Hlidskjalf was Odin’s private tower, one of the ways he kept his eye on the realms. His wife could see the future, and his son Heimdall could see leagues into the distance, and his ravens brought him news from everywhere. It was an obsession of his, knowing everything. Like he was worried that one day he would miss something and that it would be the last straw that hurdled us towards Ragnarok. 

But the view.

The realms stretched out around us for miles. Far in the distance was the white walled city of Vanaheim, built into the side of a cliff and bordered by waterfalls. In the other direction were the icy mountains at the far edge of Jotunheim, and behind us was the magnificent blue of the sea. We were so high that even Yggdrasil’s branches seemed to be within reach. 

“I’ve never seen anything like this.” I walked to the edge of the room and placed my hands on the swirling steel bars, staring over the edge toward Jotunheim. As I watched, the top of one of the far-off mountain peaks crumbled, raining snow down the steep slope. 

Loki came to stand beside me. “It’s not a title, but it’s what I can give you.” 

“It’s amazing. Thank you.” I took a deep breath, watching him from the corner of my eye. “Frigg said you could stay in Asgard. What will you do?” 

Loki gave the most exasperated, exaggerated sigh I’d ever heard, then tossed himself down onto one of the two seats, a place only the Allfather and his wife would have ever sat. Legs slung over one arm, slouching into the cushions, it felt vaguely disrespectful. “I’ve got all these things now. The books and the bags and all that. It would be a terrible inconvenience to bring them back to my shack in the woods. The gold wouldn’t even match the rot.” 

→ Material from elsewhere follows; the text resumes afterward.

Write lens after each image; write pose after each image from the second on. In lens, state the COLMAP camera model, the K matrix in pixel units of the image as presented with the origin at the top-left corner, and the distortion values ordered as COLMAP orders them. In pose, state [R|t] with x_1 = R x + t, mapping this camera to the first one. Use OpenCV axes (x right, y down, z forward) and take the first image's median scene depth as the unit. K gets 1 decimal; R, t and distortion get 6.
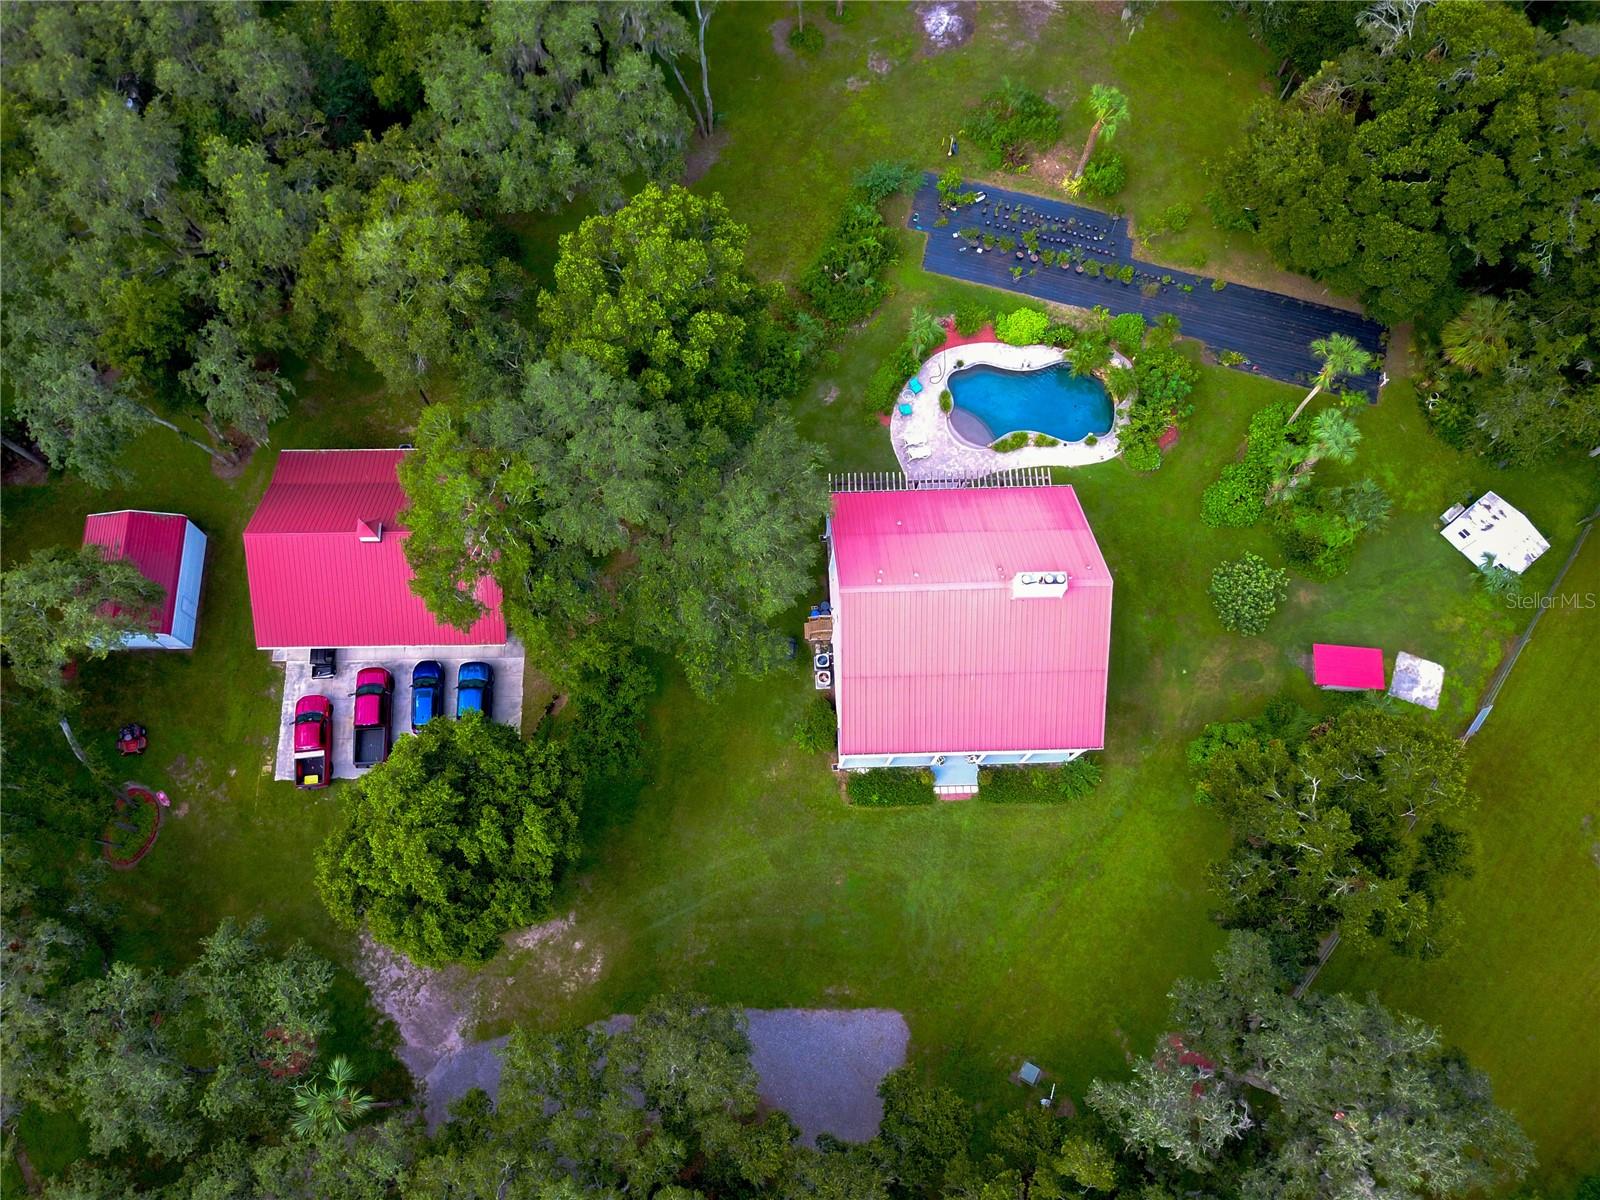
lens RADIAL K [[1223.3, 0, 791.6], [0, 1223.3, 606.2], [0, 0, 1]] dist [-0.013544, 0.003564]
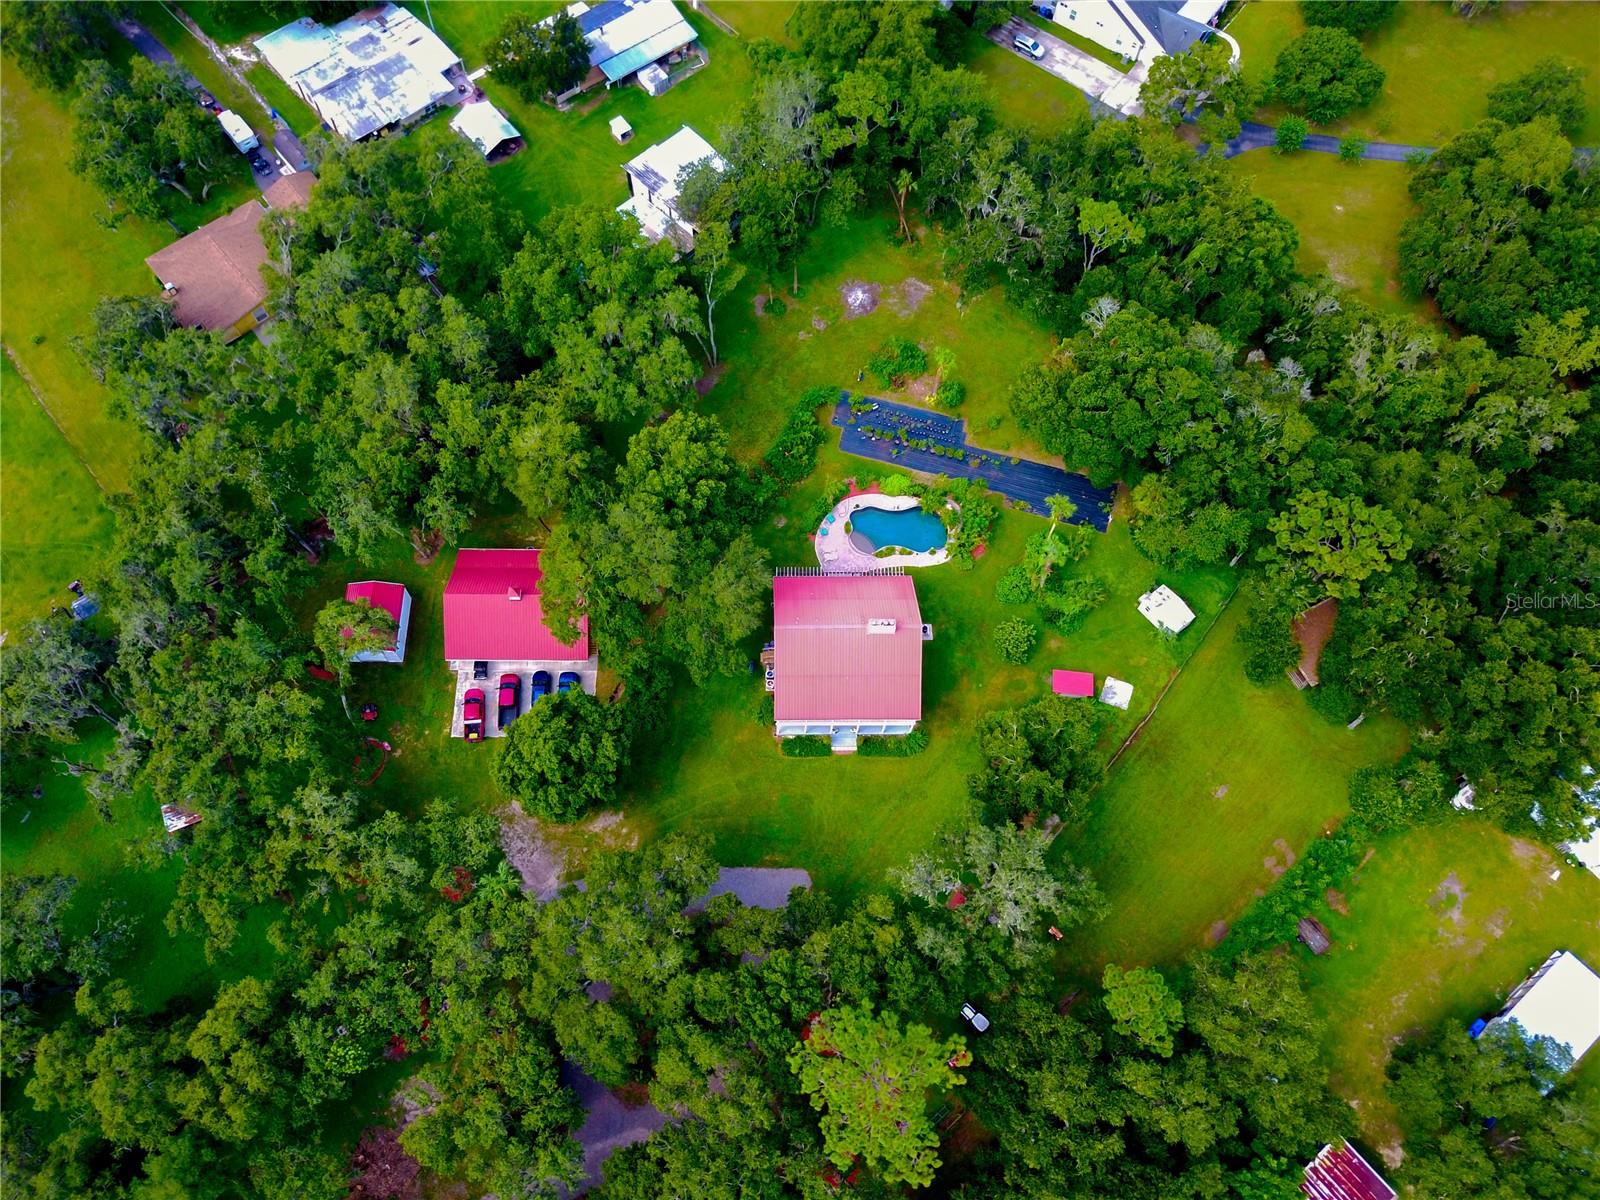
lens RADIAL K [[1223.3, 0, 806.3], [0, 1223.3, 599.1], [0, 0, 1]] dist [-0.013544, 0.003564]
pose [[0.999852, 0.017119, -0.001741, 0.083664], [-0.017207, 0.994440, -0.103890, 0.125247], [-0.000047, 0.103905, 0.994587, -0.780754]]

“You poor thing. We can’t have that.” I pushed down the doubt and sat down in the other chair. It took effort to appear as nonchalant as he was. I wiggled, trying not to feel stiff and disobedient, and laid back with my legs strung out next to his. 

“Sigyn, you look like you’re going to die of stress. Relax.” He kicked my boot playfully, then shifted one leg on top of mine, tangling us up. 

I sighed and demanded the tension leave my body. Easier said than done, but his company helped. “So, you’ll stay then?”

Loki smirked. “You’ve clearly got more to learn. What choice do I have?”